James M Cain was hired to work on the dialogue. He later said he agreed to do it because Universal guaranteed him two weeks work. They showed him a Maria Montez film "so I would know what kind of a creature I was writing for", he said years later. "Well, when she came on screen, I suddenly realized that I knew this girl personally. Her voice and every gesture were completely familiar to me. But I have yet to figure out where I met this girl. I think she must have checked hats some place in Hollywood."

Cain said he took and script "worked on it day and night, got order into the story and simplified it. I turned in the script and thought, "I've done something that makes sense"." When he left the studio, he walked past the office of producer George Waggner to say thanks and saw him rewriting the script. Cain said he was sorry the producer did not like it. Waggner said he was "delighted with what" Cain had done but said Montez "couldn't play your dialogue. It has to be translated into the kind of baby talk she can handle... I'm pinching myself for the wonderful thing you've done with this bad dream I threw at you. Now I can put this thing in front of a camera."

Cain said the script "was the beginning of a new phase of my picture career. After that I was a professional at the business; after that, I did all right" even though he did not have many credits.

Filming started October 1943.

The role of Tonio was meant to be played by Turhan Bey. However he was loaned at the last minute to MGM to play a role in Dragon Seed and was replaced by Peter Coe.
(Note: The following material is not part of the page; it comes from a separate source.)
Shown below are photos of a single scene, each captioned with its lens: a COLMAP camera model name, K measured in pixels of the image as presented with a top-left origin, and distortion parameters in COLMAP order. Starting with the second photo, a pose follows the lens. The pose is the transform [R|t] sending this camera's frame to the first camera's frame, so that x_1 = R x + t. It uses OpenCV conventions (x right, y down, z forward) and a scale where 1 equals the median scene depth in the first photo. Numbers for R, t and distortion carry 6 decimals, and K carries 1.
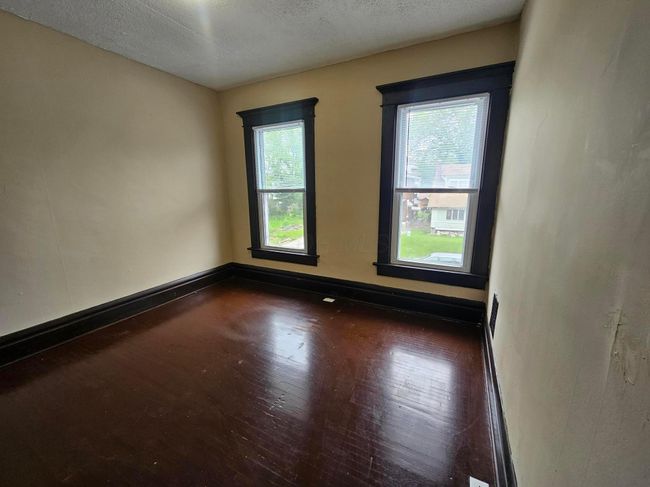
lens RADIAL K [[271.5, 0, 327.0], [0, 271.5, 237.5], [0, 0, 1]] dist [-0.001367, -0.000522]
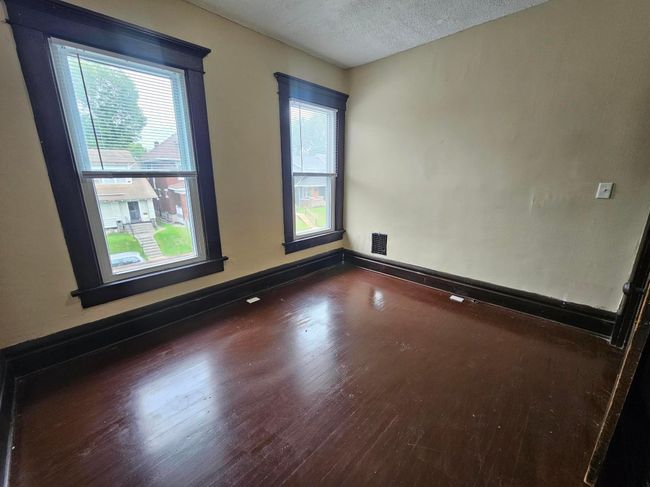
lens RADIAL K [[271.5, 0, 327.5], [0, 271.5, 244.6], [0, 0, 1]] dist [-0.001367, -0.000522]
pose [[0.269576, -0.220651, 0.937359, -0.718954], [0.191725, 0.966206, 0.172303, -0.050062], [-0.943700, 0.133266, 0.302770, 0.482822]]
Coe was a former swimming champion, Acquacade performer and stage actor. He later claimed that he and Montez had an affair.

Neill reportedly was one of Maria Montez's few directors to not fight with her.

"My other pictures were just corn", said Montez. "This one is more golden bantam. I'm tired of being a fairy tale princess all the time. In every picture I have royal blood. I told the studio I wanted to do something else. I thought everything was fixed when they put me in Gypsy Wildcat. But do you know what happens at the end of that picture? I turn out to be a countess."